Getting ready to head up to Indian River in a few weeks for my families annual vacation. We stay not far from the Burt Lake State Park, my dad and grandpa fish Burt Lake all week for walleyes. I love this trip and exploring NLP. I plan to take some fishing tackle with me, spinning and fly rod, to do some prodding around the rivers up there. 

Some of you may remember seeing or replying to one of the threads I created when I picked up my fly rod last year for the first time. I've still yet to get a hook up with it, but I also haven't put in a ton of time. So with that, I'm still extremely green when it comes to fishing in general. I'm mostly curious on what techniques or flies I should be throwing while up there. I did some searching on this site as well as YouTube and discovered mousing can be a great way to land some bigger fish. So I've ordered a few mouse patterns and will give that a go, thinking on the Sturgeon River. 

Anyone who has knowledge of the area up there willing to give me an idea of what works this time of year, 3rd week of August, or what rivers or tribs may be more rewarding than others? As always, appreciate any suggestions or information you all are willing to share, can't wait to be up there!


----------



## wadin' forever (Jun 22, 2018)

If hoppers are about (brushy grass meadows along river), try and match size and color as best you can. I like sparse pattern with legs, very light yellow body, generally. They can be fished "drowned" too. Ants, bumblebees, anything that looks like horse flies or other terrestrials that you see about. Even big moth pattern in early morning. The Sturgeon is fast and a river that I haven't fished as much as I have wanted and I don't know it that well. Fishing Mickey Finns, Black Nosed Dace or other sparse thin streamer might work in fast current. You have scratched my itch to fish that river again, been a long time!


----------



## MSUICEMAN (Jan 9, 2002)

in a couple weeks, white flies may be going off some. hard to tell really with this weather we've been having. it would be something like a size 14ish white wulff or white miller. other than that, hopper patterns and other terrestrials as was mentioned. been a long time, but trying to dust off the brain on this.


----------



## Sewey (Jan 10, 2017)

Appreciate the recommendations! I think I only have 1 or 2 hopper flies and none of the white wulff or miller's, so I'll pick some up. I know the Sturgeon is fast, is it decent fishing or is my time spent better else where?

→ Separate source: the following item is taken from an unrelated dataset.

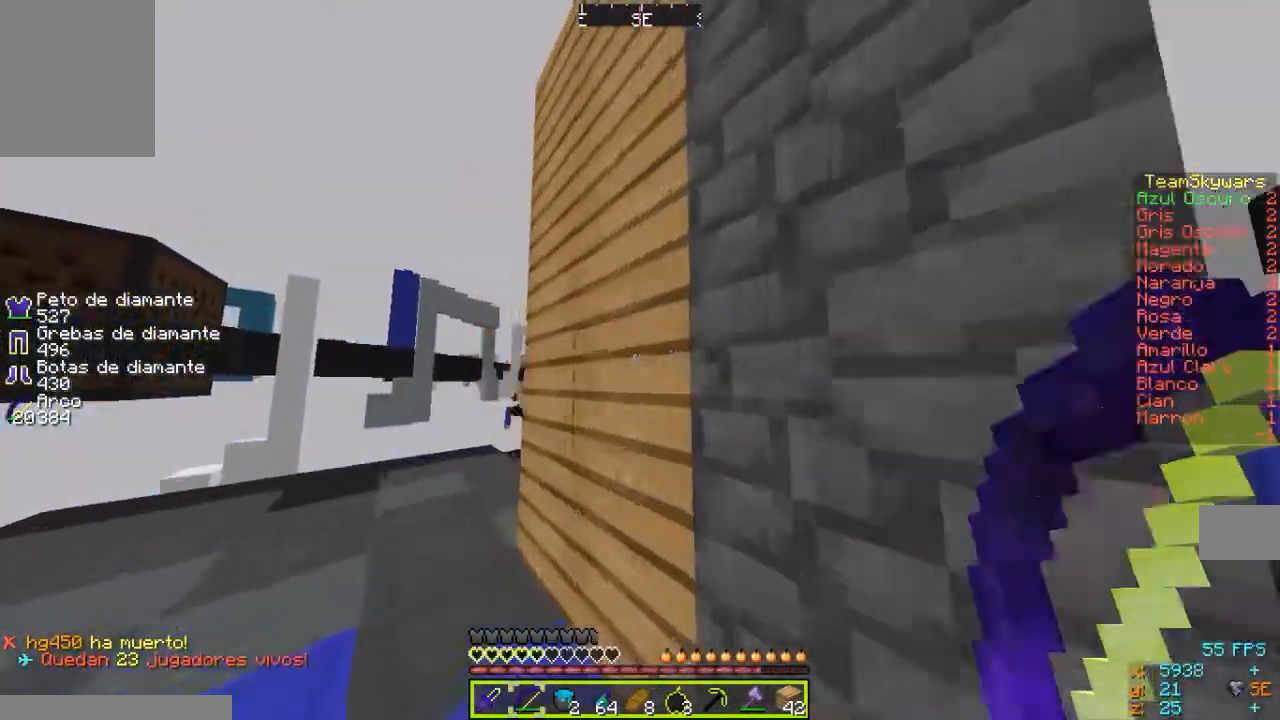
{"keys": ["a"], "mouse": ["right"], "events": [[300, "mouse_right", "down"], [333, "w", "up"]]}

I'll be shore fishing and wading where possible, not floating anything.


----------



## Aquaholic101 (Jan 1, 2017)

Hit every access/bridge point you can ...Verry swift..I add a shot to get to the bottom of the holes.ant/spider/cricket patterns usually do the trick.all else fails bounce a redworm.can be a verry rewarding river..good luck!


----------



## Sewey (Jan 10, 2017)

Cool, sounds like a few more flies to order and then just start hitting the river. Appreciate all the advice everyone, I'll be sure to report back if I get in to anything, I'll also drop some reports of the walleye fishing on Burt Lake in the warm water inland thread if anyone is curious that week.


----------



## PunyTrout (Mar 23, 2007)

Sewey said:


> I did some searching on this site as well as YouTube and discovered mousing can be a great way to land some bigger fish. So I've ordered a few mouse patterns and will give that a go, thinking on the Sturgeon River.


Be* very* careful when wading the Sturgeon river. Most guys will fish mouse patterns at night. That could be a recipe for a bad time if you are unfamiliar with the stretch of river you're wading. Even during the daylight hours it's a tricky river to wade.

The Pigeon might be worth a shot while you're in the area too.

Good luck!


----------



## jmaddog8807 (Oct 6, 2009)

Love this area and those trout streams around there. Some awesome sections. Good luck! You're going to enjoy it regardless of the fishing!


----------



## Sewey (Jan 10, 2017)

PunyTrout said:


> Be* very* careful when wading the Sturgeon river. Most guys will fish mouse patterns at night. That could be a recipe for a bad time if you are unfamiliar with the stretch of river you're wading. Even during the daylight hours it's a tricky river to wade.
> 
> The Pigeon might be worth a shot while you're in the area too.
> 
> Good luck!


Will do, I always give water the respect it deserves. My mousing adventures will mostly be at dusk and a little into the night depending on how the action is. However I won't be wading at those times, I'll look for some good spots along the shore to aid in my ability to cast as well, at least at night no one can see how horrible I am with the fly rod .

I'll look into the Pigeon as well, thanks for the recommendation! 



jmaddog8807 said:


> Love this area and those trout streams around there. Some awesome sections. Good luck! You're going to enjoy it regardless of the fishing!


Agreed, probably my favorite place in MI to be. I need to get up there more than one week a year. Thanks for the luck!


----------



## jmaddog8807 (Oct 6, 2009)

Love ice fishing Burt, although it can be challenging. I especially love fishing it the first couple weeks of the season in May.


----------